• _PROBLEM TO SOLVE_:
Return the lines word for word, beginning at the start of the records and stopping after the line that contains "trình độ, giàu".

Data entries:
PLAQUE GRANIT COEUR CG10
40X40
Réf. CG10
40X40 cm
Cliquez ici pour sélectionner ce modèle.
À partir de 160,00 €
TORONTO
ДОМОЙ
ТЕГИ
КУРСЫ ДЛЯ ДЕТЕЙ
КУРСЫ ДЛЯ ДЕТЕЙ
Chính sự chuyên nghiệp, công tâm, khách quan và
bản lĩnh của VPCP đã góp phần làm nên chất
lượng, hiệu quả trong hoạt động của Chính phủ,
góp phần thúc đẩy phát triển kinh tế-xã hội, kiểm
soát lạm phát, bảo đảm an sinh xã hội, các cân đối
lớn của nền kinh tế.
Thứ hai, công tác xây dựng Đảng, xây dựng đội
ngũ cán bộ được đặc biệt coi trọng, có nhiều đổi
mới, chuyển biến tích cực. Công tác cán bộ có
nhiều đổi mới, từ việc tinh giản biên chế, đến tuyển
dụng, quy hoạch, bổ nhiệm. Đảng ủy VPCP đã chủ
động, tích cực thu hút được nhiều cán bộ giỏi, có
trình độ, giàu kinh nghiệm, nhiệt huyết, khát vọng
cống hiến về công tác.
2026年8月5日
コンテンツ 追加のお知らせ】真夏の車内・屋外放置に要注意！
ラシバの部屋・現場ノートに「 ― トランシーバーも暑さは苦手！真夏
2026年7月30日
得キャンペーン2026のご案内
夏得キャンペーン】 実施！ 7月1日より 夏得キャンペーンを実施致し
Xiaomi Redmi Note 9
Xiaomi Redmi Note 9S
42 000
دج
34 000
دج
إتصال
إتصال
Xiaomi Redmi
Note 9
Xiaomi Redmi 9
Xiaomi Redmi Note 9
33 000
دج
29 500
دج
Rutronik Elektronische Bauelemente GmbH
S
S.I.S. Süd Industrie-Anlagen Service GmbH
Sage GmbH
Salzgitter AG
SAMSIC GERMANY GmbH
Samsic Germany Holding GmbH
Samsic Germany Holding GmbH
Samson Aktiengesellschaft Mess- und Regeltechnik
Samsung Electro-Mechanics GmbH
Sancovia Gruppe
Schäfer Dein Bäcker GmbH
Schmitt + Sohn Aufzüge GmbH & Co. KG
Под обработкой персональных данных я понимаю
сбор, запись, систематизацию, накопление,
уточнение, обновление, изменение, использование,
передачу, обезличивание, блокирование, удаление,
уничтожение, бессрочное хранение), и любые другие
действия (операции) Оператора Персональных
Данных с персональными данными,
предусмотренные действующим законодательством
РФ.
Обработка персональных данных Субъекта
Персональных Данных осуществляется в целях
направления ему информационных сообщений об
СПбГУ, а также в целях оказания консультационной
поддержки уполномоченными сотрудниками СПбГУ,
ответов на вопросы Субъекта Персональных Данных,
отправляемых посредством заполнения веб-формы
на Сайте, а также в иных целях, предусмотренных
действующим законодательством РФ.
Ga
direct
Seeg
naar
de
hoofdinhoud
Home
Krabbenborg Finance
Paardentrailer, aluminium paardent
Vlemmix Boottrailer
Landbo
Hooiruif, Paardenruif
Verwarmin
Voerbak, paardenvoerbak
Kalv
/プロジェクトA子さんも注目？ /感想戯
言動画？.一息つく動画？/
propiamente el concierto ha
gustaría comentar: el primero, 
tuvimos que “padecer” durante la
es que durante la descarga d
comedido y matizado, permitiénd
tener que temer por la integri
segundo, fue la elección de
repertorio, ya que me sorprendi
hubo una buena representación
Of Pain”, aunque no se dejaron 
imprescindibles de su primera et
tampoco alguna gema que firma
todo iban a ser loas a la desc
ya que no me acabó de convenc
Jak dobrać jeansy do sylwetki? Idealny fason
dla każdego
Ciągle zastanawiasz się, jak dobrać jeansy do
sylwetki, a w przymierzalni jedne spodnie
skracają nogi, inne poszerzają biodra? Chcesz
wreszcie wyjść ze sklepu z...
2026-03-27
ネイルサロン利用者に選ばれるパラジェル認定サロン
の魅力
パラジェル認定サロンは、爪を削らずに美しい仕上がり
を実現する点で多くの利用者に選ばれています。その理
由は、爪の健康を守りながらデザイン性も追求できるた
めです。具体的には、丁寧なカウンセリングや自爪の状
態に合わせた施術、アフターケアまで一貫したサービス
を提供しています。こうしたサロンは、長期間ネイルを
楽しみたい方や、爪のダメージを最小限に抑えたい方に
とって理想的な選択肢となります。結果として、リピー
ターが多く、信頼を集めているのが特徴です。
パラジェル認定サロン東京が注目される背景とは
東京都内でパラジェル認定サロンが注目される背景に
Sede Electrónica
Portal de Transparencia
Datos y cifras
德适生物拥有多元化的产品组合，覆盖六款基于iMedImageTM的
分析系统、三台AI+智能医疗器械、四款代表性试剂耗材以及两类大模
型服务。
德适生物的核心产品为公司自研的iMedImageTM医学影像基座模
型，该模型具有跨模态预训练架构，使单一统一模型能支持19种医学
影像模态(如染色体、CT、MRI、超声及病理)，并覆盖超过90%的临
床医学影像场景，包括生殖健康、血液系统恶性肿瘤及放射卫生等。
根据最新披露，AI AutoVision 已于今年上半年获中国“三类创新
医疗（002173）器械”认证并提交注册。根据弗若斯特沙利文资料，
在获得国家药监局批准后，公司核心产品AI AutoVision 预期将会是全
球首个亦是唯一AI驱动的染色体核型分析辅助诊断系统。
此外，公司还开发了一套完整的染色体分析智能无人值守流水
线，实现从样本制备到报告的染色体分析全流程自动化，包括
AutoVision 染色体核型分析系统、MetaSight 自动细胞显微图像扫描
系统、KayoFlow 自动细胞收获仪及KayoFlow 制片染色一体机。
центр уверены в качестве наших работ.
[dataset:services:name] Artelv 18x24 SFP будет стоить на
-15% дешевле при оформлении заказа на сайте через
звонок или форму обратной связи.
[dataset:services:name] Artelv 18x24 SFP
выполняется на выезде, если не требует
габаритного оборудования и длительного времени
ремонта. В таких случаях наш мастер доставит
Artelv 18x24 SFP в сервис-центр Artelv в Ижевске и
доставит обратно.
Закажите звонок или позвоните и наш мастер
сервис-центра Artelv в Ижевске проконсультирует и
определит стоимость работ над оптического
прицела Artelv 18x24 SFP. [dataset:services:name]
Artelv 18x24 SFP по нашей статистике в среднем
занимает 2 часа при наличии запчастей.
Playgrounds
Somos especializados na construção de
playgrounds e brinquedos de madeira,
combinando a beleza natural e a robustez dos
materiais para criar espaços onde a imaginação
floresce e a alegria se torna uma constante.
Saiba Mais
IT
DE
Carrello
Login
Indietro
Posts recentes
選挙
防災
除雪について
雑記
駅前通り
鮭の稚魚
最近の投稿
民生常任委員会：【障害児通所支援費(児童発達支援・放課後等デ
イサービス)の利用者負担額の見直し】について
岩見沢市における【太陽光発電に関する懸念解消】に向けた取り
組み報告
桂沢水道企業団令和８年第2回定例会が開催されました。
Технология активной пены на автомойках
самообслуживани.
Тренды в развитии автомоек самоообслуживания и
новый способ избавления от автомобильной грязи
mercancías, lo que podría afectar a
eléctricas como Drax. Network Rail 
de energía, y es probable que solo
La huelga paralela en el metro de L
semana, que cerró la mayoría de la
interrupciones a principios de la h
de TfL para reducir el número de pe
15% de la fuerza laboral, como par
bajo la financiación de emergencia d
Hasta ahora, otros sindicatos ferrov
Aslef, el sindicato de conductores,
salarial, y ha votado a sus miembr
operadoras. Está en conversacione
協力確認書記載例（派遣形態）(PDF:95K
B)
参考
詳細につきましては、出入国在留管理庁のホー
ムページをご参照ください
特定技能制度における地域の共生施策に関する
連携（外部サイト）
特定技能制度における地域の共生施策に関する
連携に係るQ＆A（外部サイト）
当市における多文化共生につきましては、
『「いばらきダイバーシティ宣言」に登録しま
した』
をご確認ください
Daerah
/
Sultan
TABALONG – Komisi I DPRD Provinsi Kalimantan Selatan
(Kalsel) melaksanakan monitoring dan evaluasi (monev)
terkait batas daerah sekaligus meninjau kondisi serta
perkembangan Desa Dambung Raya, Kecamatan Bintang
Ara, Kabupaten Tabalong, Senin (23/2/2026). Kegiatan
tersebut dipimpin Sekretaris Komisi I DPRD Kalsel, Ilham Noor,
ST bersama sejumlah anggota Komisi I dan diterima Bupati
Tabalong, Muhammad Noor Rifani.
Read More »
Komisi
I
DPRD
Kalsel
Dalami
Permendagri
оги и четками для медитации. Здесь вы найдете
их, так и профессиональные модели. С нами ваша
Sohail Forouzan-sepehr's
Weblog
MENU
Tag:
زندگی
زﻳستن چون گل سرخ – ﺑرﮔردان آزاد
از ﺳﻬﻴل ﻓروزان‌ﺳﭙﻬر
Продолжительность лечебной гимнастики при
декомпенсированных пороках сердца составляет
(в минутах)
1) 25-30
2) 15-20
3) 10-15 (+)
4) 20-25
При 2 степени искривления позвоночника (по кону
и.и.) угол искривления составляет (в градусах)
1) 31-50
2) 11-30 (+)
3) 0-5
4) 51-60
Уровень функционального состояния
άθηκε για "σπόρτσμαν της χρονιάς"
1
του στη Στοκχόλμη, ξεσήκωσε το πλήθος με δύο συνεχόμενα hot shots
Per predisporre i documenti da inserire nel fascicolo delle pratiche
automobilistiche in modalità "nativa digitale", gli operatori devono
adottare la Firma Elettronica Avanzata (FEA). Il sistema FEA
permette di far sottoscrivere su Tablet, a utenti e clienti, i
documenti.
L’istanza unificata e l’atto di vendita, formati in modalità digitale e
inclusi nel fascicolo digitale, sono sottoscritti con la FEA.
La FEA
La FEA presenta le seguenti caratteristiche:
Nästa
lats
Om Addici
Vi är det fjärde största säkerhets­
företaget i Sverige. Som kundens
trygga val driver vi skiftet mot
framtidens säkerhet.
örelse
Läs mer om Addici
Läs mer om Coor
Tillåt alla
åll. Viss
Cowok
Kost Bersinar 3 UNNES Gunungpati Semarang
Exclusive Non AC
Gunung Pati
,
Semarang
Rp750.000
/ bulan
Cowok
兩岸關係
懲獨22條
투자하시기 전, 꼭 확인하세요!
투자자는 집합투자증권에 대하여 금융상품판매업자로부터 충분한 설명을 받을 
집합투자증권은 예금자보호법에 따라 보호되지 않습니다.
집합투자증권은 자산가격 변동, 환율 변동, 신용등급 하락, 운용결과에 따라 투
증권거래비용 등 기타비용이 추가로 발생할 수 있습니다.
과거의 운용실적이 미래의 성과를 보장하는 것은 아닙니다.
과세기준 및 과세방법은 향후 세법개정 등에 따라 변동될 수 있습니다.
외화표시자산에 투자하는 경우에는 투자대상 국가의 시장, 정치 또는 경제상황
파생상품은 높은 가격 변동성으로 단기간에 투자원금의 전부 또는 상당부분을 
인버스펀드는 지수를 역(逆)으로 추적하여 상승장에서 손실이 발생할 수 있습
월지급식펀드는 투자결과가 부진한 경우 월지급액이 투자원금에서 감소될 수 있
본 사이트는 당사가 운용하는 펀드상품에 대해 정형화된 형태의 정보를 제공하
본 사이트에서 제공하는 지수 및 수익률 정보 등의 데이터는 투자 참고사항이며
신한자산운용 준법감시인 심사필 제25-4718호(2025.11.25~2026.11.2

• _OUTPUT OF THE EXERCISE_:
PLAQUE GRANIT COEUR CG10
40X40
Réf. CG10
40X40 cm
Cliquez ici pour sélectionner ce modèle.
À partir de 160,00 €
TORONTO
ДОМОЙ
ТЕГИ
КУРСЫ ДЛЯ ДЕТЕЙ
КУРСЫ ДЛЯ ДЕТЕЙ
Chính sự chuyên nghiệp, công tâm, khách quan và
bản lĩnh của VPCP đã góp phần làm nên chất
lượng, hiệu quả trong hoạt động của Chính phủ,
góp phần thúc đẩy phát triển kinh tế-xã hội, kiểm
soát lạm phát, bảo đảm an sinh xã hội, các cân đối
lớn của nền kinh tế.
Thứ hai, công tác xây dựng Đảng, xây dựng đội
ngũ cán bộ được đặc biệt coi trọng, có nhiều đổi
mới, chuyển biến tích cực. Công tác cán bộ có
nhiều đổi mới, từ việc tinh giản biên chế, đến tuyển
dụng, quy hoạch, bổ nhiệm. Đảng ủy VPCP đã chủ
động, tích cực thu hút được nhiều cán bộ giỏi, có
trình độ, giàu kinh nghiệm, nhiệt huyết, khát vọng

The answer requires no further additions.